Unlike Roaring Lion, whose loss came out of a clear blue sky, Crupi had long battled health issues before he died in May. But he, too, was an inspirational fighter; and it was hard to resist a sense of some benign intervention of fate when Vino Rosso won the GI Gold Cup at Santa Anita just a couple of days after his passing. So who can say what tales of triumph and tragedy will in time be woven into the pages of the 2019 catalogue?
Perhaps the one and only certainty is that a market that gives them considerable exposure in the first place will prove equally culpable in now starting to judge the new sires prematurely.
Extrapolating trends of any kind from a boutique sale is always hazardous, so there's limited point judging any of their yearlings glamorous enough to be granted a stall for the Select Sale at Saratoga. For what it may be worth, however, let's assess the rookies on the dividends achieved through their more precocious types across all three summer sales.
As in the past, I'm ranking their averages against the number offered, rather than the number sold. True, the odd yearling is unsold because so highly regarded, with a correspondingly ambitious reserve. Frosted ($275,000, $200,000), Outwork ($230,000), California Chrome ($195,000, $175,000) and Exaggerator ($150,000) are among those with yearlings expensively retained this summer. Overall, however, I feel the traditional approach–calculating averages per yearling sold–is even less fair. It penalises those stallions who process a higher percentage; and rewards those whose less attractive stock is led away unwanted. (This data, incidentally, is based on TDN's constantly updating tables of sale statistics.)
FRESHMAN SIRES' PERFORMANCE AT THE SUMMER YEARLING SALES
|Sire||2017 Fee||ring||Avg/ring||rank (median)|
|Air Force Blue||25,000||7||139,336||6|
|Not This Time||15,000||10||58,000||8=|
It would be ludicrous to read too much into these first skirmishes, given the tiny size of the sample relative to most books. Certainly nobody should be losing any sleep over a quiet start by some stallions of a very different profile from, say, Outwork, who himself won on debut over 4 1/2 furlongs at Keeneland in April and has already sent no fewer than 24 yearlings through the ring (and pretty profitably).
That said, legitimate plaudits go to Runhappy. The Claiborne stallion found a new home for all 10 of his yearlings under the gavel this summer–and at 10 times his opening fee. He is followed by Nyquist, who has been cheerfully punching his weight with all but one sold at six times his marquee tag. These two set up shop in Book 1 with 11 and eight, respectively.
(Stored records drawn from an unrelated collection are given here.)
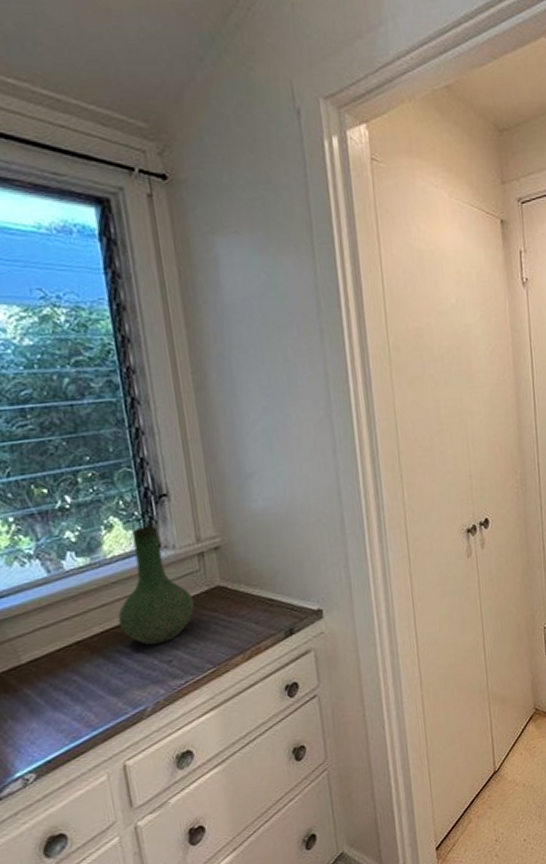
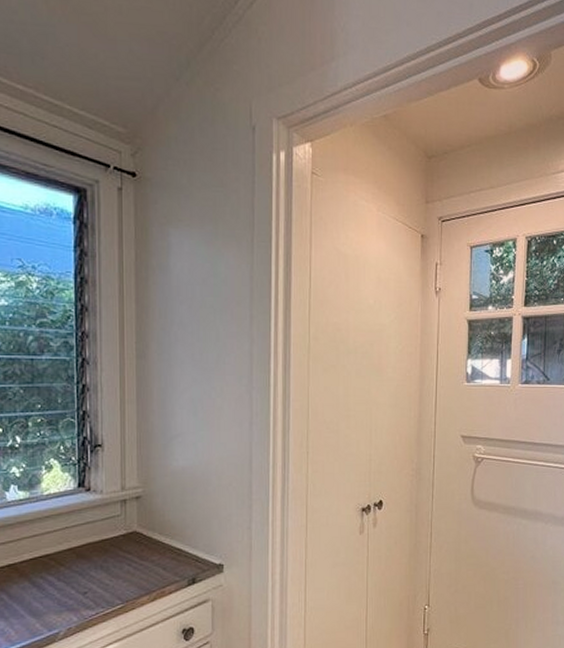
vase: present [118,525,195,646] -> none [46,471,112,576]

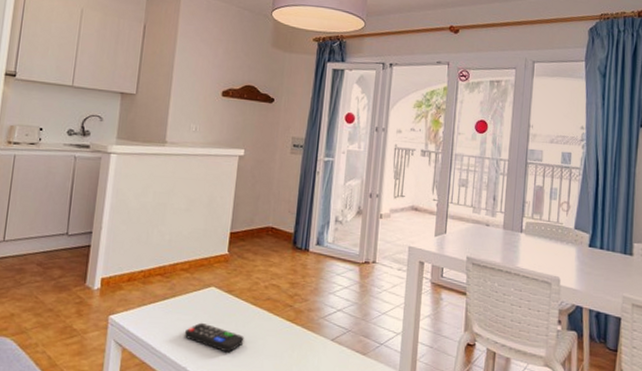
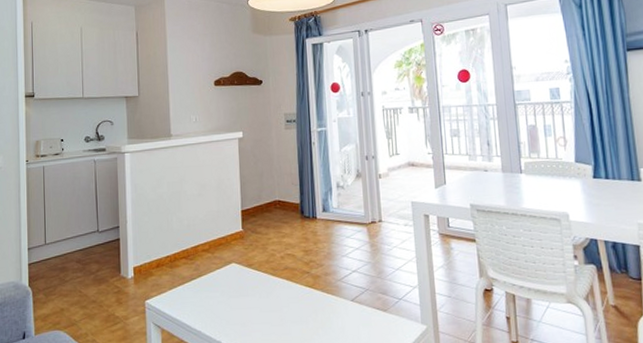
remote control: present [184,322,245,353] -> none [214,297,270,323]

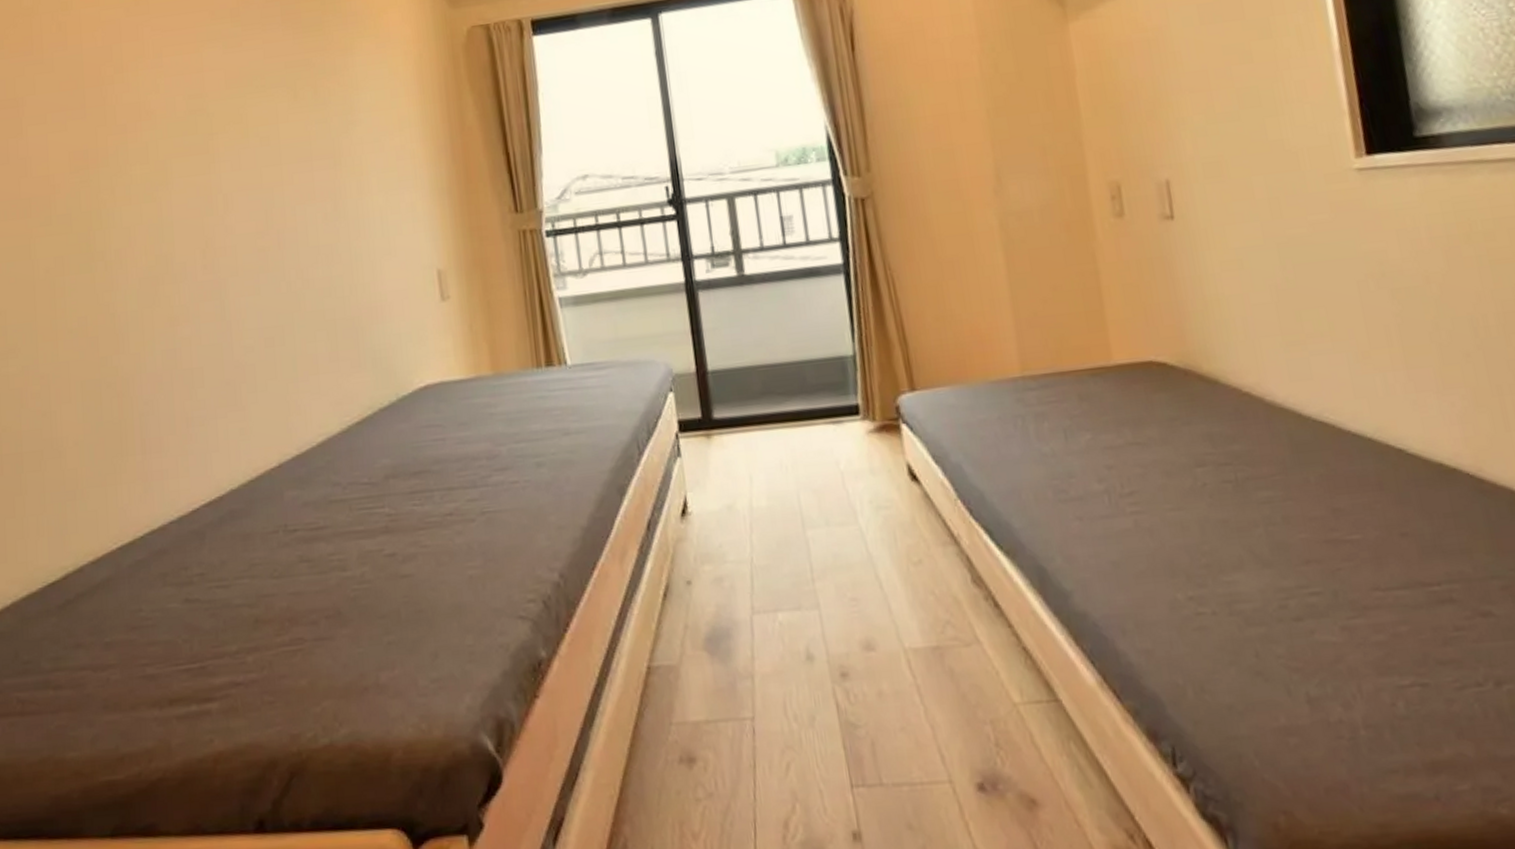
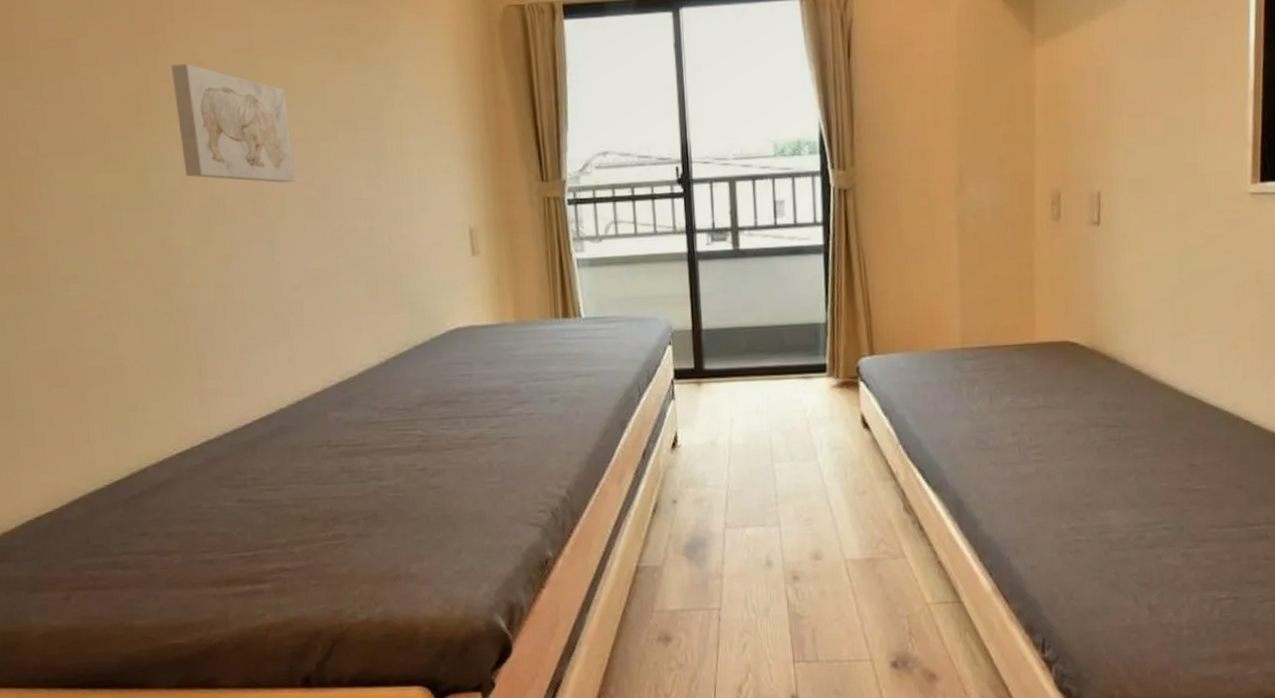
wall art: none [120,114,250,235] -> present [171,64,297,183]

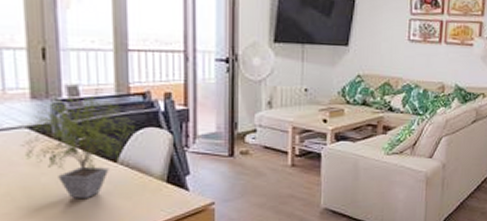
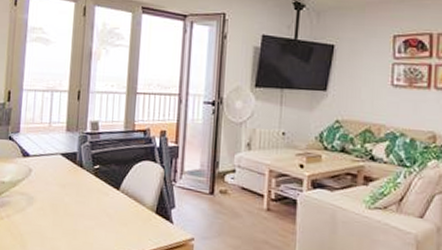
potted plant: present [21,88,136,200] -> none [55,125,136,221]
Meanwhile, of course, there's plenty of other quality bubbling under. Those beyond the parameters of this table include Calumet's hardy turf champion Big Blue Kitten, hardly an Outwork. He has been represented by a solitary filly to date, and she made $130,000. Then there are the three yearlings offered (and sold) to date by Flintshire (GB), who looked good value at an opening $20,000 yet has already been trimmed to $15,000: these include a $210,000 colt. And how about this from Firing Line? Standing at Crestwood for $5,000, he has so far been represented by one colt and one filly, respectively bringing $110,000 and $50,000.
It's on the racetrack, of course, that we should sooner be judging all these stallions. So we'll assess the market's overall treatment of stallions, proven and unproven, after the sale.
The Book 1 format has been tweaked yet again, incidentally, sensibly compromising between a single evening in 2017 and four full days last year. Three shorter sessions, this time, address the grievances of those consignors who last year felt that Book 2 types had forfeited the limelight with their absorption into Book 1.
There's never been a horse sale in the history of the breed, of course, where absolutely everybody has gone home happy. So good luck to all of you for whom months of work are about to be reckoned in the space of a minute or two. May you get your due reward; and, above all, may your horse find a new home that makes you both comfortable.